It’s fair to say that ‘the footy’ has decimated the TV schedules.
Imagine if you could travel in time though, and watch TV from any era you wanted!As a TV-related year-hopper, being able to swirl back through the mists of time should be amazing.
Clearly, going forwards isn’t an option – not because of any complicated space/time coefficient stuff, but based on the inescapable fact that TV is generally pretty terrible now, so the future only holds Celebrity Reality Kitten’s Big Brother’s Essex Jungle. Probably fronted by Bruce Forsyth.
This will be immediately followed by 24 hours of every person that watched it sat on their sofa saying why they thought it was fab-u-lous, then a programme discussing why the people on their sofas are idiots.
So, the past it is. Imagine your disappointment if you’d set the controls for TV heaven, but a problem with the time capacitor interface circuit (yes, I am making this up as I go along) meant you landed in 1996.

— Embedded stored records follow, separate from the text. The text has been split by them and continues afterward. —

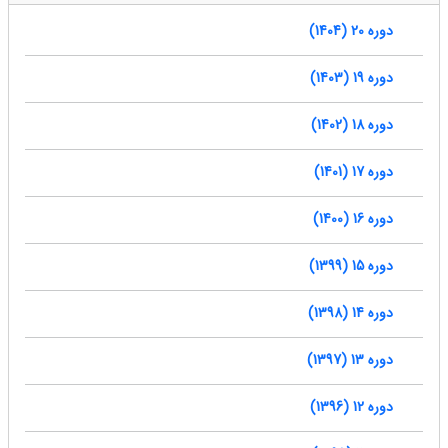
دوره 20 (1404)
دوره 19 (1403)
دوره 18 (1402)
دوره 17 (1401)
دوره 16 (1400)
دوره 15 (1399)
دوره 14 (1398)
دوره 13 (1397)
دوره 12 (1396)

Having run out of programmes recorded on our digital thingy (it has a name, but I can’t remember it), I hunted in the cupboard the super large TV sits on and discovered a curious, forgotten, device, with a hinged slot on the front large enough to take a book. Some dusty plastic oblongs held spools of dark ribbon, with the curious code “VHS” on them.
After pondering it for a while, I remembered how the ‘video’ operated, plugged it in, and inserted a tape.

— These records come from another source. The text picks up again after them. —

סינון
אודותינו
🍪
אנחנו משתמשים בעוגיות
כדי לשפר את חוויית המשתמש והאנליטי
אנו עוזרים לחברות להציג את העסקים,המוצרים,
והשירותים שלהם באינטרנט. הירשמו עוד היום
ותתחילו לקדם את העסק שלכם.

After finally working out how to get the TV to recognise technology from the previous century, a visitor from the past burst forth from the screen; Moira Stuart was reading the news on BBC1. John Kettley then told me it was going to be mild with the help of some baffling graphics, and there were trailers for Jim Davidson’s Generation Game, and the camp-by-numbers All Rise For Julian Clary.

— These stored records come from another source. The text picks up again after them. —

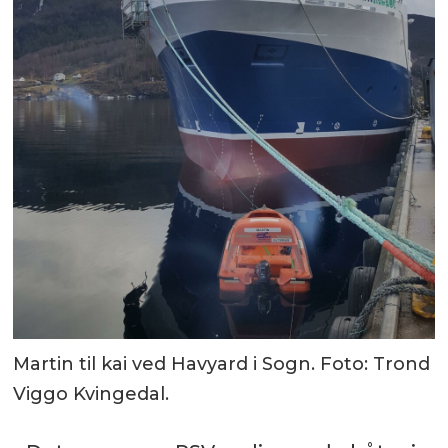
Martin til kai ved Havyard i Sogn. Foto: Trond
Viggo Kvingedal.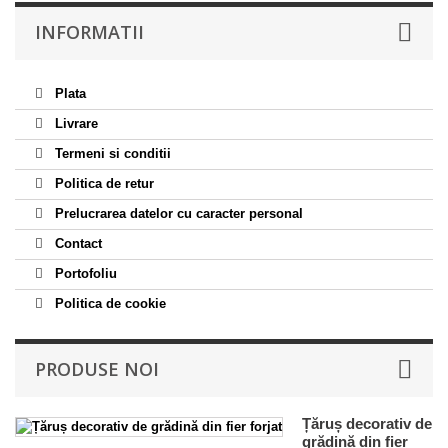
INFORMATII
Plata
Livrare
Termeni si conditii
Politica de retur
Prelucrarea datelor cu caracter personal
Contact
Portofoliu
Politica de cookie
PRODUSE NOI
Țăruș decorativ de
grădină din fier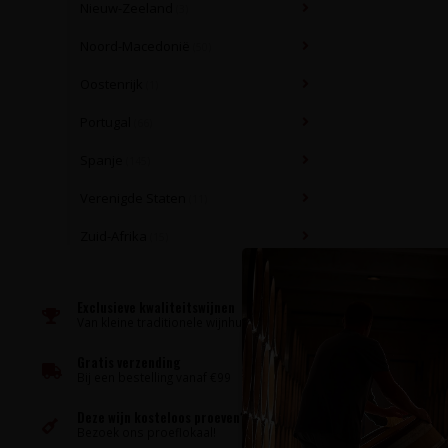
Nieuw-Zeeland
(3)
Noord-Macedonië
(50)
Oostenrijk
(1)
Portugal
(66)
Spanje
(145)
Verenigde Staten
(11)
Zuid-Afrika
(15)
Exclusieve kwaliteitswijnen
Van kleine traditionele wijnhuizen
Gratis verzending
Bij een bestelling vanaf €99
Deze wijn kosteloos proeven?
Bezoek ons proeflokaal!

After watching what I’d clearly intended to tape nearly 20 years ago (Highlights of the Japanese Grand Prix, where Damon Hill won the title), it dawned on me that everyone seemed to have a striking resemblance to Noel and Liam Gallagher when it came to haircuts and glasses.
The Clive Anderson All Talk show reminded me what an irritatingly smug chap he was, but a cocky, youthful, Frank Skinner made up for it, ripping him to shreds whenever he tried to be a bit too sarcastic about his guest.
It was clearly a more relaxed time too – during the credits there was no desperate attempt to loudly trail the next programme whilst the people who worked so hard to bring you the show have their names squashed into one corner of the screen, as seems to be the norm now.
Ah, 1996. It seems like it was just yesterday. I mentioned this to my Apprentice colleague at work, who pointed out she hadn’t been born then. Ouch.
Set the controls for the 1980s – I’m going in!
This post probably first appeared as my "Thank grumpy it's Friday" column, in the North West Evening Mail, on the 20th of June 2014. I say 'probably', because it hasn't appeared on their website yet, and I don't usually see the print copy until it arrives in the post on Monday. If you want to keep an eye out for it, look at the NWEM's columns section here
It a somewhat belated attempt to get with the times (See previous column about my vinyl collection!), I binned the 20+ year old VHS cassette after watching it. It had the bonus of an early episode of Star Trek: Voyager lurking at the end, with only the first couple of minutes missing due to some snooker being taped, as often seemed to be the case in the 90s.
Whatever you were recording late in the evening, there was snooker on afterwards, so you inevitably wound up recording some of it. So early was the Star Trek episode, it didn't even have Seven of Nine in it. A major disappointment for a man of my age.
Next up on the VHS stack was a tape marked 'Live Aid', which was puzzling, as I was living at home with my parents in 1985, so wouldn't have been recording it, even if they did have a video... which I don't think they did at that time. To say they were late adopters of new technology would be a fairly large understatement.
Turns out it was a 10 Years On programme, doubling the entertainment value of seeing assorted pop stars who are still going looking first impossibly young, and then - for bonus entertainment value - ponytailed and ridiculous in 1995 too. Result.
(Splendid CD on the go today. Life On Mars original soundtrack. Cracking tunes, plus some bonus dialogue from the show. Hands up! You're surrounded by armed bastards!)